**** GIVEN RECORDS

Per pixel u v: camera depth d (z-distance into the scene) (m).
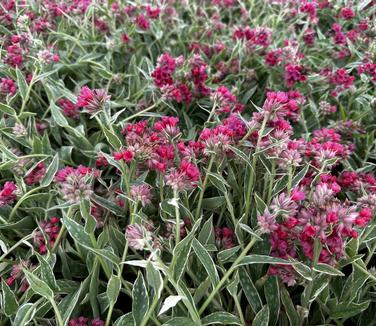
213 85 0.63
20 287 0.39
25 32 0.60
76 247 0.41
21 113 0.52
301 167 0.43
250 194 0.41
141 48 0.73
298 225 0.31
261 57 0.68
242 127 0.43
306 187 0.40
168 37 0.76
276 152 0.37
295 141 0.39
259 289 0.39
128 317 0.34
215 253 0.40
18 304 0.36
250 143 0.42
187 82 0.58
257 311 0.37
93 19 0.69
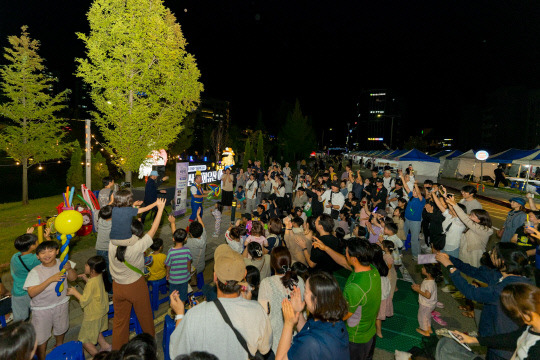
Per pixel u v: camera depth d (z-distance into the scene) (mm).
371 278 3117
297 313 2355
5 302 4312
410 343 4809
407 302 6273
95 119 10766
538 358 2225
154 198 9969
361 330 3105
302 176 14773
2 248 9297
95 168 21547
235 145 53250
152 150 11789
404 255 9234
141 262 4008
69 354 3029
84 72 10055
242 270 2449
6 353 1781
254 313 2383
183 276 5219
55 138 17922
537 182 23547
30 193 23719
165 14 11141
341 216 8578
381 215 7832
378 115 137250
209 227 11359
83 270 7023
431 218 8211
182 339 2264
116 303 4000
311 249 5176
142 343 2189
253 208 13070
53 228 7199
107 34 10336
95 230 9008
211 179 20359
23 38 16188
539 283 4637
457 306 6156
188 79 11656
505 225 6203
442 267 7914
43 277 3887
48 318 3949
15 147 16719
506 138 68188
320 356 2162
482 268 3533
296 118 54875
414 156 27062
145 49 10633
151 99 11102
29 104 16453
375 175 12523
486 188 26422
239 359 2270
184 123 33406
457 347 3205
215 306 2318
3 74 15875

********

**EXERCISE DETAILS:**
State how many lines of the records contain the word "camera". Give that number alone.

**EXPECTED OUTPUT:**
2